Important mechanistic questions remain: can triplet combinations (for example, adding MEK or SHP2 inhibitors) improve durability without unacceptable toxicity? Are there particular genomic contexts (co-mutations, tumour mutational burden, immune microenvironment) that predict the magnitude or duration of response? Addressing these queries requires integrated randomized trials with preplanned correlative science.
Conclusion
Glecirasib demonstrates meaningful single-agent activity in KRASG12C-mutant colorectal cancer, and its combination with cetuximab yields substantially higher objective response rates with an acceptable safety profile in a previously treated population. These data support advancing glecirasib–cetuximab into randomized trials and exploring earlier-line combination strategies. Robust translational studies should accompany future trials to optimize patient selection and sequence of therapy.

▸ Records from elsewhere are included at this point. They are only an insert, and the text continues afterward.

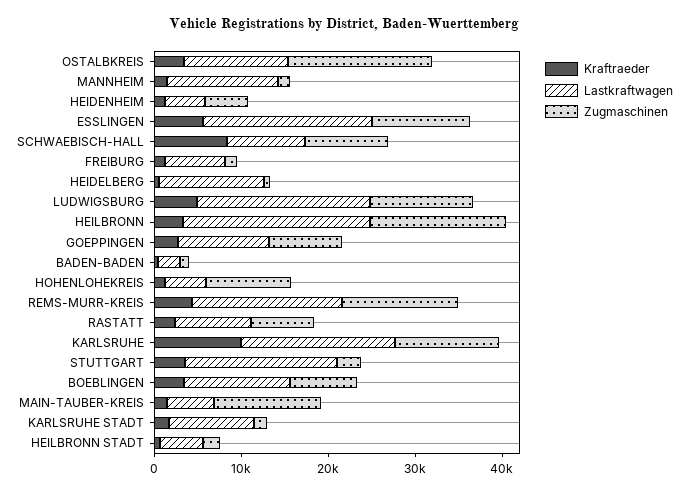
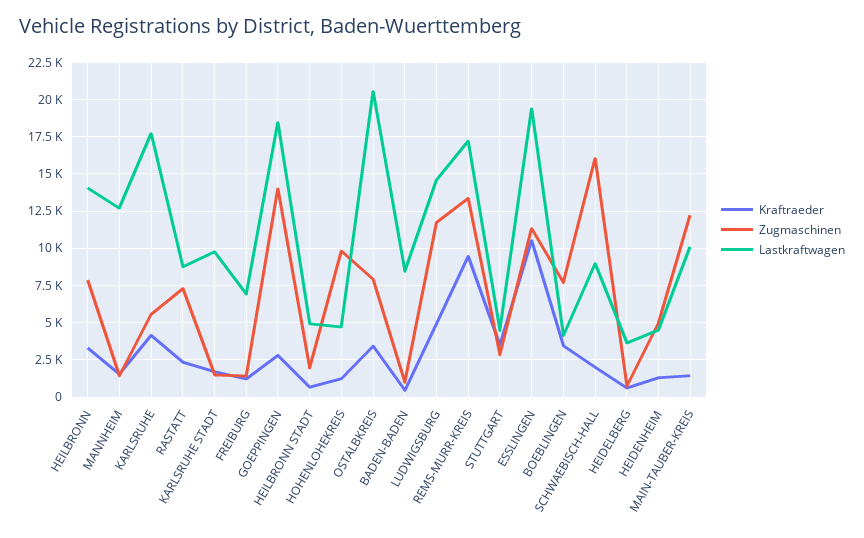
Lastkraftwagen, OSTALBKREIS: 12000 -> 20500
Zugmaschinen, OSTALBKREIS: 16000 -> 8000
Kraftraeder, ESSLINGEN: 6000 -> 10500
Kraftraeder, SCHWAEBISCH-HALL: 8000 -> 2000
Zugmaschinen, SCHWAEBISCH-HALL: 10000 -> 16000
Lastkraftwagen, HEIDELBERG: 12000 -> 3500
Lastkraftwagen, LUDWIGSBURG: 20000 -> 14500
Lastkraftwagen, HEILBRONN: 22000 -> 14000
Zugmaschinen, HEILBRONN: 16000 -> 8000
Lastkraftwagen, GOEPPINGEN: 10000 -> 18500
Zugmaschinen, GOEPPINGEN: 8000 -> 14000
Lastkraftwagen, BADEN-BADEN: 2000 -> 8500
Kraftraeder, REMS-MURR-KREIS: 4000 -> 9500
Kraftraeder, KARLSRUHE: 10000 -> 4000
Zugmaschinen, KARLSRUHE: 12000 -> 5500
Lastkraftwagen, STUTTGART: 18000 -> 4500
Lastkraftwagen, BOEBLINGEN: 12000 -> 4000
Lastkraftwagen, MAIN-TAUBER-KREIS: 6000 -> 10000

Funding and trial registration
Funding: Jacobio. Trials registered at ClinicalTrials.gov: NCT05009329 (JAB-21822-1002) and NCT05194995 (JAB-21822-1007).
Reference
Li J, Wang Z, Huang J, et al. Glecirasib with or without cetuximab in previously treated locally advanced or metastatic colorectal cancer with KRASG12C mutation (JAB-21822-1002 and JAB-21822-1007): two open-label, non-randomised phase 1/2 trials. Lancet Gastroenterol Hepatol. 2025 Dec 1:S2468-1253(25)00267-5. doi: 10.1016/S2468-1253(25)00267-5. PMID: 41344351.